Читать книгу Die andere Leichtigkeit des Seins - Ernst Peter Fischer - Страница 6
ОглавлениеEin Prolog
Ich weiß, früher oder später erfindet jeder Mensch die Geschichte, die er für sein Leben hält. Ein schöner Gedanke, der sich ausprobieren lässt.
Ein Vorsatz
Ich erzähle gern, und in diesem Buch vor allem aus meinem Leben. Es begann 1947, im selben Jahr, in dem der Transistor erfunden wurde. Jeder Versuch, die Gegenwart im frühen 21. Jahrhundert und den Weg zu ihr darzustellen, muss in meinen Augen scheitern und als irrelevant gelten, der nicht wenigstens zweimal auf Transistoren eingeht. Ein erstes Mal, um zu erläutern, warum sich Menschen überhaupt um elektronische Bauteile dieser Art bemüht haben. Ein zweites Mal, um die immense Zahl der Transistoren bewusst zu machen, die heute zu Trillionen produziert werden. Sie tun ihren Dienst in Milliarden Geräten, auf die viele Menschen nicht mehr verzichten wollen und einige nicht mehr verzichten können.

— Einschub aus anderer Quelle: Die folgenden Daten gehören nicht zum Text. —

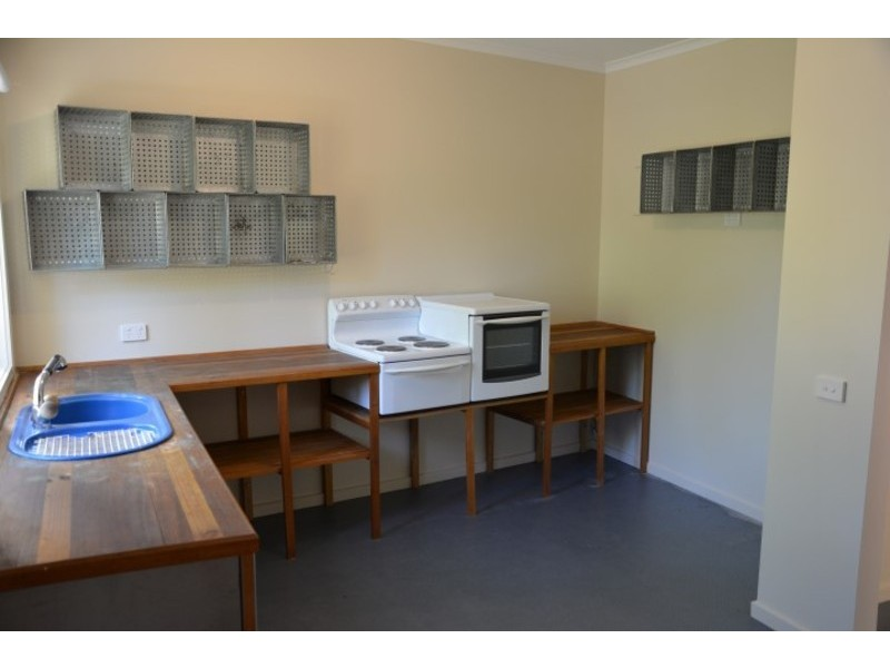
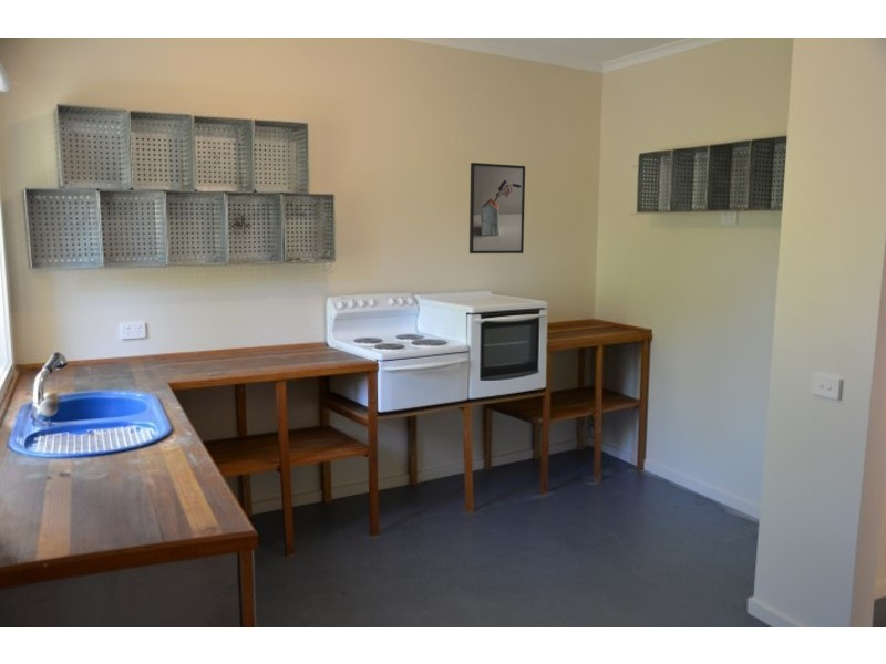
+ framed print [468,162,526,255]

Unsere erlebte Gegenwart steckt nicht nur auf diese transistorische, sondern noch auf vielfältige andere Weise voller Konsequenzen aus Erkenntnissen über die Natur, die wir den dazugehörigen Wissenschaften – etwa der Chemie und der Physik – verdanken. Es wundert mich immer wieder, wie gerne und großzügig Geschichtsbücher und soziologische und politische Analysen über diesen Tatbestand hinwegsehen, obwohl er den Geisteswissenschaften gar nicht verborgen geblieben ist.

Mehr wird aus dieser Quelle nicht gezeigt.